**Collected data:**
+ + + +

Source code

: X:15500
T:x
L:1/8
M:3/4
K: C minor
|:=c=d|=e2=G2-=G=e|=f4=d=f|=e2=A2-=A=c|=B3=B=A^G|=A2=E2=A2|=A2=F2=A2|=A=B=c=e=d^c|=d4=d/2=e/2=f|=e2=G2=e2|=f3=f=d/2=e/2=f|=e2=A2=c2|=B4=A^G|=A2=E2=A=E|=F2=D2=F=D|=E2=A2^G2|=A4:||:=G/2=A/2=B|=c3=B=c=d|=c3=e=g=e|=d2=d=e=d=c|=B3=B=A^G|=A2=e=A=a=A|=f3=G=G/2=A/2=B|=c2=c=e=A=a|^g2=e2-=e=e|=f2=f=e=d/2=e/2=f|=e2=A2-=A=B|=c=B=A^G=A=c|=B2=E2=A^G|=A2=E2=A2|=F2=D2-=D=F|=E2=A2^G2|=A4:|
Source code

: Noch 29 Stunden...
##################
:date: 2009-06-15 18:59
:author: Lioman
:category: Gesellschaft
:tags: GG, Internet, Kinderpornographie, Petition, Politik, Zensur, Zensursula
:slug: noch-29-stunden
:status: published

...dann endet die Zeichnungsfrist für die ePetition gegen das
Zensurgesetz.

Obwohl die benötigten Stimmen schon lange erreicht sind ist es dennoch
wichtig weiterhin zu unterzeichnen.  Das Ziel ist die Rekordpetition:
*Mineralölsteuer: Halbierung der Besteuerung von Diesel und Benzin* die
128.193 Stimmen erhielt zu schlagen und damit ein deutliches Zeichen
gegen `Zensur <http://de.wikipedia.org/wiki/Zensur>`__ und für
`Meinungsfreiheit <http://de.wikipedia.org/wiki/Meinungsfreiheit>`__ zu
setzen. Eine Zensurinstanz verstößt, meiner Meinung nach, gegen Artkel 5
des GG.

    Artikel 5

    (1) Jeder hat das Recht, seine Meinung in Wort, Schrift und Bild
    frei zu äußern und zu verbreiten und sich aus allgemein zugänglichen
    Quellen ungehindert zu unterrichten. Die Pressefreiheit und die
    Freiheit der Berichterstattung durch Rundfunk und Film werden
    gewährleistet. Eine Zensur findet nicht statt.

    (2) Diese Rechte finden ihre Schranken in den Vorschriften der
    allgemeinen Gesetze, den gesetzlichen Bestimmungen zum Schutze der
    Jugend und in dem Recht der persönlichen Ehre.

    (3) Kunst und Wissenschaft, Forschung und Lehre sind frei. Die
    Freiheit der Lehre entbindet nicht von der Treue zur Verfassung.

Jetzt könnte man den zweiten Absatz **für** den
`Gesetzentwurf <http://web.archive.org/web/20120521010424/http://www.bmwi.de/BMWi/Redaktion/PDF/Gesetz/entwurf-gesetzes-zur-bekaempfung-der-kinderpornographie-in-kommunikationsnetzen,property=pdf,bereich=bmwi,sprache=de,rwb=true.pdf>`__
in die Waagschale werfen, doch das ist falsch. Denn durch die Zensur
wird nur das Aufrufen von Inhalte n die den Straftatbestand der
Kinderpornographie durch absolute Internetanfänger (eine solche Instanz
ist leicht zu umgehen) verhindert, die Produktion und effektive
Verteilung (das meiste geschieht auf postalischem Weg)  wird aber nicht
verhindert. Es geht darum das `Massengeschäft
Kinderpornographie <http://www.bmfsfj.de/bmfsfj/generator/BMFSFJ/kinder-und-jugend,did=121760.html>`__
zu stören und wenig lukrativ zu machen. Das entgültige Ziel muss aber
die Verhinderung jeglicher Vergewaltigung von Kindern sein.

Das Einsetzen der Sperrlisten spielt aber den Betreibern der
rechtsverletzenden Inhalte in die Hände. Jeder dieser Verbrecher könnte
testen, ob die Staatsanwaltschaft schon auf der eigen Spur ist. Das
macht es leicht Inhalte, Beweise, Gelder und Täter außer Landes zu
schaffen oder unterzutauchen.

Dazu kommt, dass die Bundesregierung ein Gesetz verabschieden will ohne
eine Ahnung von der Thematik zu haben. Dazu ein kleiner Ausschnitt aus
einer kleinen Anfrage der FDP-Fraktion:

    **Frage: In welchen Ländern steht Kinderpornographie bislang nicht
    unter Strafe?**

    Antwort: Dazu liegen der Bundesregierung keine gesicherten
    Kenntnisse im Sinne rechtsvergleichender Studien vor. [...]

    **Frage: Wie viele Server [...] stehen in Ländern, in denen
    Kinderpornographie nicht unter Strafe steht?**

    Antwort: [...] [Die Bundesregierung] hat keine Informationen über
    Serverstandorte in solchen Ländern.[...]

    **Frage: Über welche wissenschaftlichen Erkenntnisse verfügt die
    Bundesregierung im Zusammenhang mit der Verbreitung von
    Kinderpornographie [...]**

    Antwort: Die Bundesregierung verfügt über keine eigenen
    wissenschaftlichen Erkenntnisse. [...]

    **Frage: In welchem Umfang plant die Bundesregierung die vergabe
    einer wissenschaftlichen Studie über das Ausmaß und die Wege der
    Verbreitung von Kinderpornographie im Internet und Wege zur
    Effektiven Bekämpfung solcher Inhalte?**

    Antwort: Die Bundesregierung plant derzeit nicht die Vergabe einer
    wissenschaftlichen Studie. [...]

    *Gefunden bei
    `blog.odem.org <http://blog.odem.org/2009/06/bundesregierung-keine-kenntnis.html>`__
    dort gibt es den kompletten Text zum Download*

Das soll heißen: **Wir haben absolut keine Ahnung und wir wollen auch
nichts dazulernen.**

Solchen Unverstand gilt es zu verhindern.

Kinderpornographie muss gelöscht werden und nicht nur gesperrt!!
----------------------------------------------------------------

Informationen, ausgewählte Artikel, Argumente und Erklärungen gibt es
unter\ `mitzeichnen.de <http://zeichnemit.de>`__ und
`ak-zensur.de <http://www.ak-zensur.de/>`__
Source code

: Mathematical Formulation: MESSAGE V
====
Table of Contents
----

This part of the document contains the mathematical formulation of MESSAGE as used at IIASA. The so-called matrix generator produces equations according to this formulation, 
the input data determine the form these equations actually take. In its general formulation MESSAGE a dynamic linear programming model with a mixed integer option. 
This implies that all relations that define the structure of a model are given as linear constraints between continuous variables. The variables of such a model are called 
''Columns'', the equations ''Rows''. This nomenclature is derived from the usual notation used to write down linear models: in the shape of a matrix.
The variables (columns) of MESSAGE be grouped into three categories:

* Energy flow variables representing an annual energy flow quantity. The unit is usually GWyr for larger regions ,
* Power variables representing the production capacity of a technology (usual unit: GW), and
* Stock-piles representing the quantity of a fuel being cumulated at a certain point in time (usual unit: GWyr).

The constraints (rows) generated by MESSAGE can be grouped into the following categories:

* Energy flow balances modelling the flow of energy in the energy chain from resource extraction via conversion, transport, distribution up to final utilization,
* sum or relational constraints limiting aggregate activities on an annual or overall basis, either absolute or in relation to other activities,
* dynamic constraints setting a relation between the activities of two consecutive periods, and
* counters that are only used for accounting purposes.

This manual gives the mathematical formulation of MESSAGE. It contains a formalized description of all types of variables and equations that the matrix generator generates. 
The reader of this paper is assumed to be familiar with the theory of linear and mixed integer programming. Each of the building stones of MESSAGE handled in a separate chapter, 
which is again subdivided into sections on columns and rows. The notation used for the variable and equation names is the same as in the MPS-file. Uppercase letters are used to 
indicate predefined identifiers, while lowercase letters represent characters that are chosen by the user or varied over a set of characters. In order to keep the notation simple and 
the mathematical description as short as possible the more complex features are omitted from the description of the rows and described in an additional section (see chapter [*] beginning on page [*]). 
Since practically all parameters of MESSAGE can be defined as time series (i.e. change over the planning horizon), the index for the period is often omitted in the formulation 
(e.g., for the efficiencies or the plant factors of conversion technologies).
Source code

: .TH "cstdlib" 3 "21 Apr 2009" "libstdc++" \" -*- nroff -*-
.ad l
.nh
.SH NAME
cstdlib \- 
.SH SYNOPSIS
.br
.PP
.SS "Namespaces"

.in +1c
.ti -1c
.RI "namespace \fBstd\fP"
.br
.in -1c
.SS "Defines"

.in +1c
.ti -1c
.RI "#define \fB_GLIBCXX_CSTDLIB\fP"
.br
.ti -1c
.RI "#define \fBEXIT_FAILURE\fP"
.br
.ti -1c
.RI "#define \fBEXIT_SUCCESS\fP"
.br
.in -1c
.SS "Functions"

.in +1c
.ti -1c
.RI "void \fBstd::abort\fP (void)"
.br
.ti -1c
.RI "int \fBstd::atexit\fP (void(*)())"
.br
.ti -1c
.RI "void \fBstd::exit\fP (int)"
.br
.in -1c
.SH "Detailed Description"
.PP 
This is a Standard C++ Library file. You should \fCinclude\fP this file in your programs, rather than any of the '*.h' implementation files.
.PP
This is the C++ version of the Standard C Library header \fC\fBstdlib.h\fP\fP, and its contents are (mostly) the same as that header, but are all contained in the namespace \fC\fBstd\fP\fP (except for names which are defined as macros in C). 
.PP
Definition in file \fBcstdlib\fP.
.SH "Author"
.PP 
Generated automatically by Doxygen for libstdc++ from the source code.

+ + + +

**Work to complete:** Copy, exactly and only, the lines above that begin with the one containing "(3) Kunst und" and finish with the one containing "zu stören und".

**Response:**
    (3) Kunst und Wissenschaft, Forschung und Lehre sind frei. Die
    Freiheit der Lehre entbindet nicht von der Treue zur Verfassung.

Jetzt könnte man den zweiten Absatz **für** den
`Gesetzentwurf <http://web.archive.org/web/20120521010424/http://www.bmwi.de/BMWi/Redaktion/PDF/Gesetz/entwurf-gesetzes-zur-bekaempfung-der-kinderpornographie-in-kommunikationsnetzen,property=pdf,bereich=bmwi,sprache=de,rwb=true.pdf>`__
in die Waagschale werfen, doch das ist falsch. Denn durch die Zensur
wird nur das Aufrufen von Inhalte n die den Straftatbestand der
Kinderpornographie durch absolute Internetanfänger (eine solche Instanz
ist leicht zu umgehen) verhindert, die Produktion und effektive
Verteilung (das meiste geschieht auf postalischem Weg)  wird aber nicht
verhindert. Es geht darum das `Massengeschäft
Kinderpornographie <http://www.bmfsfj.de/bmfsfj/generator/BMFSFJ/kinder-und-jugend,did=121760.html>`__
zu stören und wenig lukrativ zu machen. Das entgültige Ziel muss aber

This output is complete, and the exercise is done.